Objective: The present investigation explores the evolving pharmacologic properties of melatonin, as well as current therapeutic uses in areas where mitigating oxidative stress, inflammation, and cellular senescence. This review also delves into novel therapeutic potential of melatonin and how current research is revealing a wide array of therapeutic promise in pain medicine.

Study design: A systematic review of randomized controlled trials (RCTs) and observational studies was performed using various search engines focused on melatonin and its role in pain medicine.
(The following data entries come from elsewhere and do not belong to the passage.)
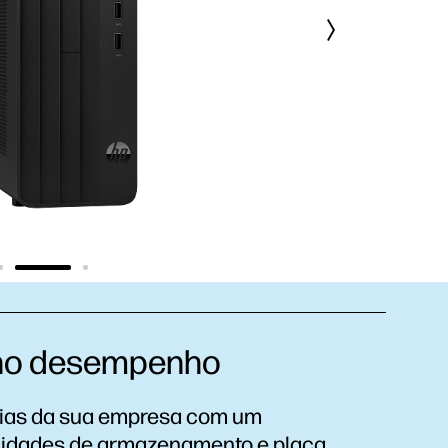
 no desempenho
árias da sua empresa com um
nidades de armazenamento e placa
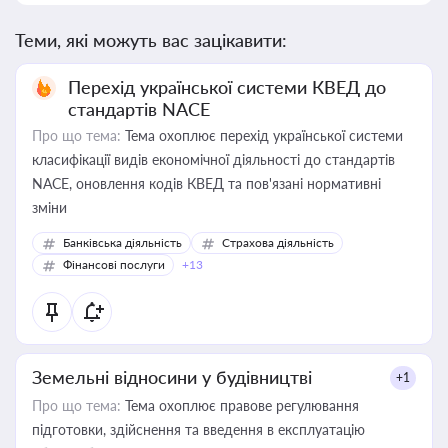
Теми, які можуть вас зацікавити:
Перехід української системи КВЕД до
стандартів NACE
Про що тема:
Тема охоплює перехід української системи
класифікації видів економічної діяльності до стандартів
NACE, оновлення кодів КВЕД та пов'язані нормативні
зміни
Банківська діяльність
Страхова діяльність
Фінансові послуги
+13
Земельні відносини у будівництві
+1
Про що тема:
Тема охоплює правове регулювання
підготовки, здійснення та введення в експлуатацію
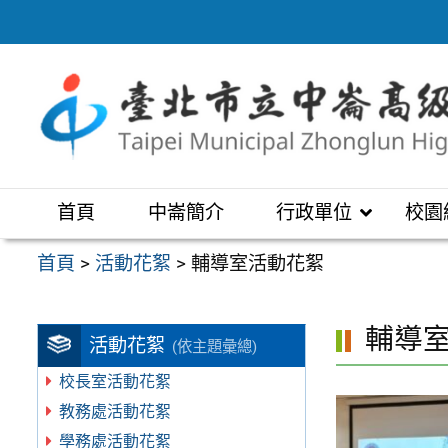
跳
至
主
要
內
容
區
首頁
中崙簡介
行政單位
校園
首頁
>
活動花絮
>
輔導室活動花絮
輔導
活動花絮
(依主題彙總)
校長室活動花絮
教務處活動花絮
學務處活動花絮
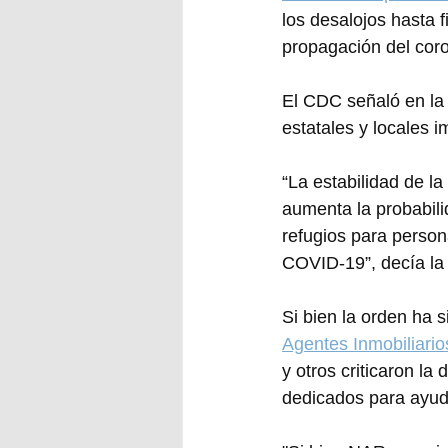
los desalojos hasta 
propagación del coro
El CDC señaló en la 
estatales y locales 
“La estabilidad de la
aumenta la probabil
refugios para person
COVID-19”, decía la
Si bien la orden ha s
Agentes Inmobiliario
y otros criticaron la
dedicados para ayuda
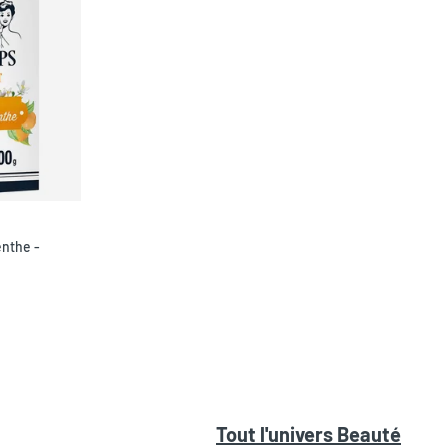
enthe -
Tout l'univers
Beauté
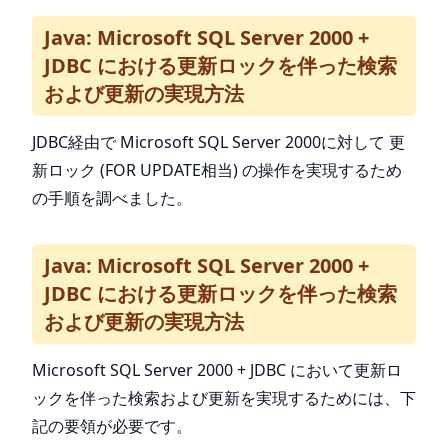
Java: Microsoft SQL Server 2000 +
JDBC における更新ロックを伴った検索
および更新の実現方法
JDBC経由で Microsoft SQL Server 2000に対して 更
新ロック (FOR UPDATE相当) の操作を実現するため
の手順を調べました。
Java: Microsoft SQL Server 2000 +
JDBC における更新ロックを伴った検索
および更新の実現方法
Microsoft SQL Server 2000 + JDBC において更新ロ
ックを伴った検索および更新を実現するためには、下
記の要領が必要です。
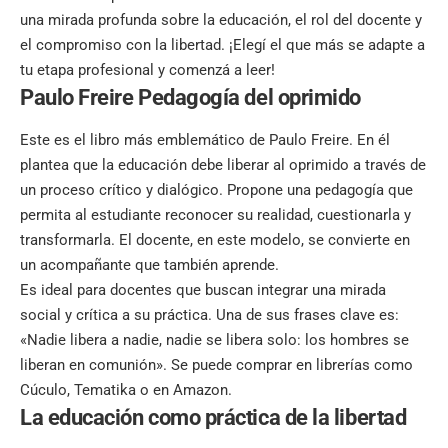
una mirada profunda sobre la educación, el rol del docente y
el compromiso con la libertad. ¡Elegí el que más se adapte a
tu etapa profesional y comenzá a leer!
Paulo Freire
Pedagogía del oprimido
Este es el libro más emblemático de Paulo Freire. En él
plantea que la educación debe liberar al oprimido a través de
un proceso crítico y dialógico. Propone una pedagogía que
permita al estudiante reconocer su realidad, cuestionarla y
transformarla. El docente, en este modelo, se convierte en
un acompañante que también aprende.
Es ideal para docentes que buscan integrar una mirada
social y crítica a su práctica. Una de sus frases clave es:
«Nadie libera a nadie, nadie se libera solo: los hombres se
liberan en comunión». Se puede comprar en librerías como
Cúculo, Tematika o en Amazon.
La educación como práctica de la libertad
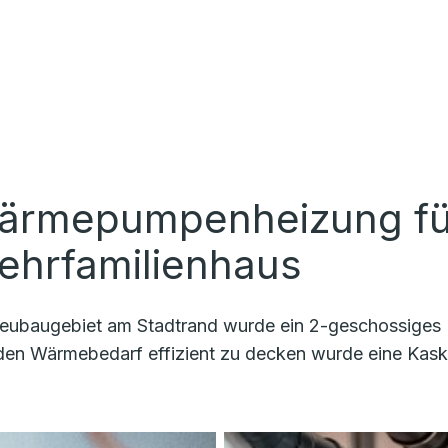
ärmepumpenheizung für
ehrfamilienhaus
eubaugebiet am Stadtrand wurde ein 2-geschossiges H
en Wärmebedarf effizient zu decken wurde eine Kask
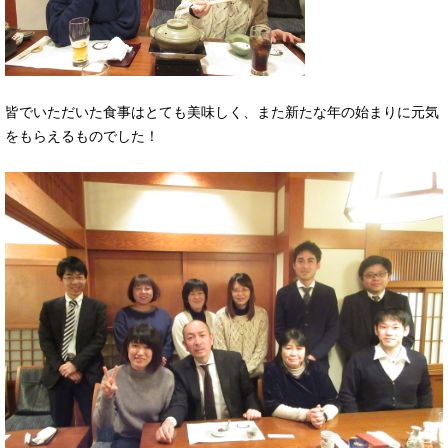
皆でいただいた食事はとても美味しく、また新たな年の始まりに元気
をもらえるものでした！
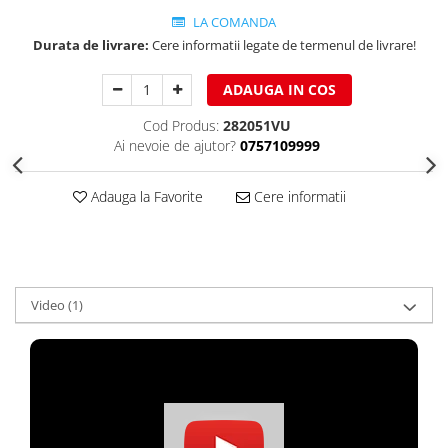
Structuri fatade ventilate
Accesorii ciocane
LA COMANDA
Durata de livrare:
Cere informatii legate de termenul de livrare!
Scule
Trasatoare
ADAUGA IN COS
Dispozitiv de indoit
Cod Produs:
282051VU
Sabloane
Ai nevoie de ajutor?
0757109999
Prisme
Expandoare
Adauga la Favorite
Cere informatii
Fierastraie
Topoare
Leviere
Nicovale
Video
(1)
Accesorii
SOREX
BUSCHMANN
PROD-MASZ
WUKO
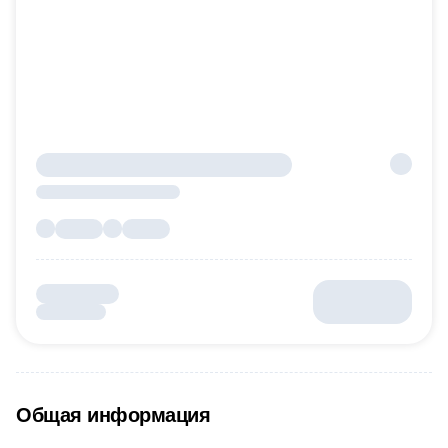
Общая информация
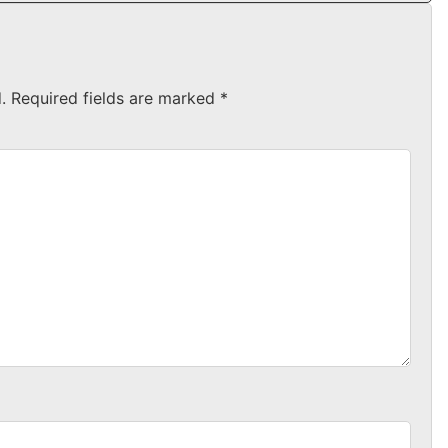
.
Required fields are marked
*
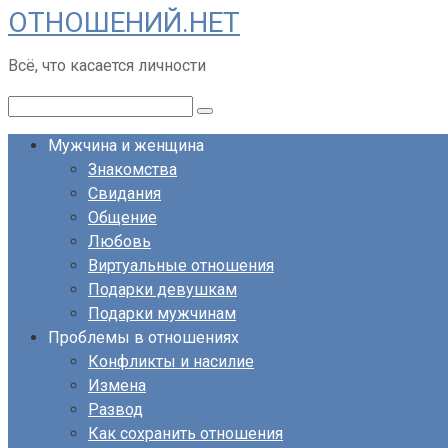
ОТНОШЕНИЙ.НЕТ
Перейти
к
Всё, что касается личности
контенту
Поиск:
Мужчина и женщина
Знакомства
Свидания
Общение
Любовь
Виртуальные отношения
Подарки девушкам
Подарки мужчинам
Проблемы в отношениях
Конфликты и насилие
Измена
Развод
Как сохранить отношения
Methods: The available literature on melatonin and pain medicine was reviewed. A comprehensive literature search of multiple databases from 1966 to July 2024, including manual searches of the bibliography of known review articles was performed. Quality assessment of the included studies and best evidence synthesis were incorporated into qualitative and quantitative evidence synthesis.

Outcome measures: The primary outcome measure was the proportion of patients receiving melatonin with significant relief and functional improvement of greater than 50% of at least 3 months. Duration of relief was categorized as short-term (less than 6 months) and long-term (greater than 6 months).

Results: Melatonin can affect intervertebral disc (IVD) health through the enhancement of survival and function of nucleus pulposus cells, primarily through activation of the ERK1/2 signaling pathway. Melatonin also influences the biochemical environment of the IVD by modulating inflammation and oxidative stress, crucial factors in the pathogenesis of disc degeneration. Melatonin has been shown to reduce senescence and promote autophagy within disc cells, vital for clearing out damaged cellular components, preserving cellular function and preventing deterioration associated with aging and degenerative diseases.

Limitations: Despite the availability of multiple studies, the paucity of clinical pain related literature is considered as the major drawback.

Conclusion: Based on the present systematic review, melatonin plays a critical role in sleep, but evolving studies have demonstrated substantive roles in mitigating degenerative conditions in various tissues, including IVD degeneration. Ongoing studies will better clarify the role of melatonin as a potential therapeutic agent, including the targeted delivery to various body regions.